THE PROBLEM>
Should an entry contain an image, omit it and repeat the rest exactly.

[Hardware project source files]
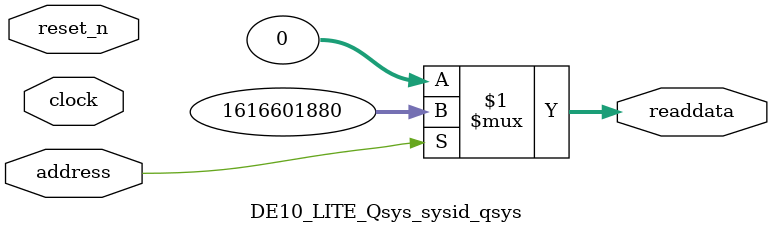
<source format=v>



// synthesis translate_off
`timescale 1ns / 1ps
// synthesis translate_on

// turn off superfluous verilog processor warnings 
// altera message_level Level1 
// altera message_off 10034 10035 10036 10037 10230 10240 10030 

module DE10_LITE_Qsys_sysid_qsys (
               // inputs:
                address,
                clock,
                reset_n,

               // outputs:
                readdata
             )
;

  output  [ 31: 0] readdata;
  input            address;
  input            clock;
  input            reset_n;

  wire    [ 31: 0] readdata;
  //control_slave, which is an e_avalon_slave
  assign readdata = address ? 1616601880 : 0;

endmodule



</source>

RESULT BELOW>
<source format=v>



// synthesis translate_off
`timescale 1ns / 1ps
// synthesis translate_on

// turn off superfluous verilog processor warnings 
// altera message_level Level1 
// altera message_off 10034 10035 10036 10037 10230 10240 10030 

module DE10_LITE_Qsys_sysid_qsys (
               // inputs:
                address,
                clock,
                reset_n,

               // outputs:
                readdata
             )
;

  output  [ 31: 0] readdata;
  input            address;
  input            clock;
  input            reset_n;

  wire    [ 31: 0] readdata;
  //control_slave, which is an e_avalon_slave
  assign readdata = address ? 1616601880 : 0;

endmodule



</source>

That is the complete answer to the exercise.